With Davaoeños looking forward to the scheduled lifting of the enhanced community quarantine (ECQ) at 11:59 p.m. on May 15, it might be a good idea to — in the words of Mayor Sara Duterte — manage our expectations.
Researchers from the University of the Philippines (UP) are recommending that the national government consider extending the ECQ beyond May 15, 2020 in Davao City as well as in the National Capital Region (NCR), Batangas, Cebu, and Zamboanga del Sur.
This is because, as the UP research team has found, lifting the ECQ prematurely will result in “another wave or a surge in transmissions.”
“Based on our data, if the ECQ is lifted prematurely, we will be faced with another wave or a surge in transmissions that is certain to squander our gains forcing us to make further costly interventions and increasing the total economic cost and the number of lives lost,” the researchers said.
The recommendation is included in Forecast Report No. 6 (COVID-19 FORECASTS IN THE PHILIPPINES: Sub-National Models for NCR and other Selected Areas) issued on May 8, 2020 by Guido David, Ph.D.; Ranjit Singh Rye, MPA; and Ma Patricia Agbulos, MBM who, aside from being professors at UP, are also all from polling, research, and consulting firm OCTAResearch.
Among others, the study has found that while the ECQ has helped control the spread of COVID-19, the number of cases “appears to be increasing at a steady rate.”
The researchers said the cumulative cases in the Philippines since March 8 “suggests that the curve has not flattened for the entire country.”
Managing the pandemic’s spread
First implemented on April 4, 2020, the ECQ in Davao City had been originally set to end at midnight on April 26 as the mayor said the team of doctors she was consulting had given the go signal.
The lockdown, however, was instead extended to May 15 upon the directive of the national government.
In her regular interview with Davao City Disaster Radio on Friday, the mayor said the ECQ has helped slow the transmission of the virus in the city.
“What we did with the ECQ is that we lowered the transmission. The fewer the people going out, the fewer the cases of COVID-19,” she said.
“As you can see, we do not have a big number of people going inside the hospital due to COVID-19. This is because we limit the people from going out. The virus can’t reach them,” she added.
But according to the UP researchers, there is still a need to sustain the gains of the ECQ “until such time that it (government) has scaled up and rolled out its programs and its initiatives for mass testing, contact tracing, and isolation of infective individuals.”
“We wish to emphasize that we are faced with a choice not between the economy and public health (lives vs livelihood), but between a less or more costly disruption to the lives of ordinary Filipinos,” they said.
Using data from the Department of Health (DOH), the researchers classified areas under ECQ in four grades based on the number of new cases over the previous seven days.
- Grade A includes those with no new cases over the past seven days.
- Grade B includes those with a low number of new cases, i.e. less than one new case per day per million of population.
- Grade C includes provinces and cities are close to flattening the curve, but may still need time to ensure this (due to delays in some cases being reported.

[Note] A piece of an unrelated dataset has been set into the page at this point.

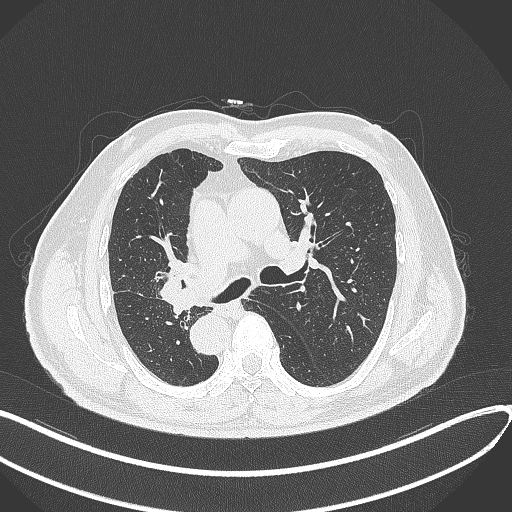
Chest CT, one axial slice. Slice 179 of 300 in the series (ordered by position). Reconstruction kernel B70f. Lung window (W 1500 / L -600 HU). 1 mm slice thickness. 512 × 512 image matrix. Male patient, age 67 years. From the clinical record (not read from this slice): clinical TNM (as recorded): T2a N0 M0.
Annotated regions visible in this slice (rectangle marked by the reading radiologist):
- lung tumour (recorded histology: squamous cell carcinoma): box from (x=151, y=256) to (x=206, y=313) px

- Grade D are cities and provinces where the calculated R is still greater than 1 (“R” is the estimated value of reproduction, which ideally should be less than 1.)
The researchers said Grade D includes Davao City, the entire NCR, Cebu City, and the provinces of Cebu, Batangas, and Zamboanga del Sur where “continued implementation of the ECQ is needed in order to manage the spread of the pandemic.”
Testing, tracing, isolation
The researchers said the ECQ is working and has been critical in reducing transmission and deaths due to COVID-19 in the Philippines.
“We need to sustain the efficient and effective implementation of quarantines all over the country despite the fact that they are costly and unsustainable initiatives in the short run,” they said.
The researchers said because of this, the national government needs to shorten the length of time of the quarantines to reduce the negative economic, governance, and social impact.
This, they said, will require government to augment quarantines with massive testing, effective tracing, and supportive isolation programs.
They said the government also needs to sustain “unprecedented levels of collaboration and cooperation between civil society and the private sector.”
“To do so, the government should ensure that quarantines implemented all over the country are humane and ethical, protective of civil rights and due process, and provide mechanisms that respect health and data privacy,” they said.